In the Al-Jazeera interview, Hamdan also addressed Hamas’s ostensible willingness for political compromise.

“We want to build a Palestinian state on the lines of the 4th of June ’67, including Jerusalem, with the ‘right of return’ for Palestinians,” he said, referring to the demand that all Palestinian refugees from the 1948 war and their descendants be allowed to live in Israel.

The UN today says there are five million Palestinian refugees, though there were only a total of 750,000 after the 1948 war, because it extends the definition of refugee to subsequent generations of Palestinians. Only Palestinian refugees are defined in this way by the world body.
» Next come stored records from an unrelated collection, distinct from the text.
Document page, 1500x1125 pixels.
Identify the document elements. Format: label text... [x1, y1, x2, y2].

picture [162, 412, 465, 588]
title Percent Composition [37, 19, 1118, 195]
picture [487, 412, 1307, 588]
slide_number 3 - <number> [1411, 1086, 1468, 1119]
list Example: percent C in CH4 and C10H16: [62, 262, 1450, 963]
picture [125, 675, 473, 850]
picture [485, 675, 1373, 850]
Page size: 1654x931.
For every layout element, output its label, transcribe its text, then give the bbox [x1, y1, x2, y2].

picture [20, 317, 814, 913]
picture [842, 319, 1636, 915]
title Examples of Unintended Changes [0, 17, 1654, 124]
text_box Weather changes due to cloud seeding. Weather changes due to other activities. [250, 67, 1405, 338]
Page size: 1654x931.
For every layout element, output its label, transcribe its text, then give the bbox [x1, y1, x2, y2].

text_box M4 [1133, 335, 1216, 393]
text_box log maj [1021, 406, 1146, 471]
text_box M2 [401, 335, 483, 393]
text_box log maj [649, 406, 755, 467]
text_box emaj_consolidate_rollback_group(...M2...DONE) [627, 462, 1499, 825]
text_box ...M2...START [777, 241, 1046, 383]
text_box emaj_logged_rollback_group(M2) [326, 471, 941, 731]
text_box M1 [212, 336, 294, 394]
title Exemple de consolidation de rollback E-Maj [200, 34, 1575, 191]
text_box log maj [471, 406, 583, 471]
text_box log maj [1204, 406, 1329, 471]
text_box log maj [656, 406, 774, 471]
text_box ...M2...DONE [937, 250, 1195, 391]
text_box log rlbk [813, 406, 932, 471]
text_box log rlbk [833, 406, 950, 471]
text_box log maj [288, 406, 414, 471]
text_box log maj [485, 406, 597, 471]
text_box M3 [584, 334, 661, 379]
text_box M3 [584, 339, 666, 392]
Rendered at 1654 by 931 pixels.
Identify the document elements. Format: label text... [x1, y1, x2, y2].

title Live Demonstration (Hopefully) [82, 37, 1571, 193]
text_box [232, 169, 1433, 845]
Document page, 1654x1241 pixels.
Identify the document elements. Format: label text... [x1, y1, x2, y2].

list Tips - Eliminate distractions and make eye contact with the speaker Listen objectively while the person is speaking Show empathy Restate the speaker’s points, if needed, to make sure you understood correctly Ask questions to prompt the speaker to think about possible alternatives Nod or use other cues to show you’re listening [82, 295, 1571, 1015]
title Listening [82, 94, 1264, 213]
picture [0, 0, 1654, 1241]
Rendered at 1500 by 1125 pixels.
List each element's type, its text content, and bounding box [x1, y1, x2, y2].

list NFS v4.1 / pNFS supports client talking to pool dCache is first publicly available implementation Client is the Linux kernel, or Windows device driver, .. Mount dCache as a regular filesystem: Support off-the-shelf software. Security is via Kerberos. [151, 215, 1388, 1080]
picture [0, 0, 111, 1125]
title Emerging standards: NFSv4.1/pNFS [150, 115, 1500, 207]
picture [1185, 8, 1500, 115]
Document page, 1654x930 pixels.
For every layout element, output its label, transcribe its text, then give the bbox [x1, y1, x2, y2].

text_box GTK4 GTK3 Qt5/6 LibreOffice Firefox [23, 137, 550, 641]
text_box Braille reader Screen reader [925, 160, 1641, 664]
Israeli governments across the political spectrum have argued that the demand for a massive influx of Palestinians to Israel would, and is indeed intended to, end the Jewish state, and is therefore in direct contradiction with the right of Jews to self-determination.

When pressed if he would accept the existence of the Israel through a two-state solution, Hamdan said that “would be inaccurate.”

“You can call [our proposal] whatever you want, but this is what we accept. Nothing more than this, nothing less than this,” he added.

While Hamas leaders in the past have at times expressed to English-language news outlets they would accept a state along the pre-1967 lines, the group’s official spokespeople and media continue on a near-daily basis to promise to take back the entire land of historic Palestine, including the entire state of Israel.

On Wednesday, senior Hamas spokesperson Sami Abu Zurhi wrote on Twitter: “Hamas’s goal remains to liberate every inch of Palestine, and restore its Islamic, Arab and humanistic identity.”

During his interview with Al-Jazeera, Hamdan also commented on Trump’s campaign pledge to move the US Embassy in Israel from Tel Aviv to Jerusalem.

“[Trump] has to make a choice whether he wants to create peace in the region or he wants to add more oil on the fire,” he said.

Palestinian protesters in Rafah in the southern Gaza Strip burn a placard depicting US President Donald Trump during a demonstration against his pledge to move his country's embassy to Jerusalem, on January 24, 2017. (AFP PHOTO / SAID KHATIB)

Palestinian protesters in Rafah in the southern Gaza Strip burn a placard depicting US President Donald Trump during a demonstration against his pledge to move his country’s embassy to Jerusalem, on January 24, 2017. (AFP/Said Khatib)

“Palestinians will not accept to abandon Jerusalem, they will not accept to abandon their rights,” he added.

When asked whether or not the embassy moving to Jerusalem would lead to renewed violence, Hamdan said: “I don’t accept the idea of having violence from the Palestinian side.”

However, he added, “Now if there were changes or the United States administration tries to make a change in the status of Jerusalem, of course that will mean an action from the Palestinian side and no one can control that.”

During the interview, the Hamas leader also defended the use of suicide attacks against Israeli civilians.

“What’s the problem in that: the bombs or the suicide actions?” he asked, while making a comparison to Israeli military attacks hitting Palestinian civilian areas.

“As Palestinians we don’t have… tanks…so we use what we have,” he added.

Hamas officials recently rejected the ruling of the Muslim Brotherhood’s most senior cleric forbidding suicide attacks.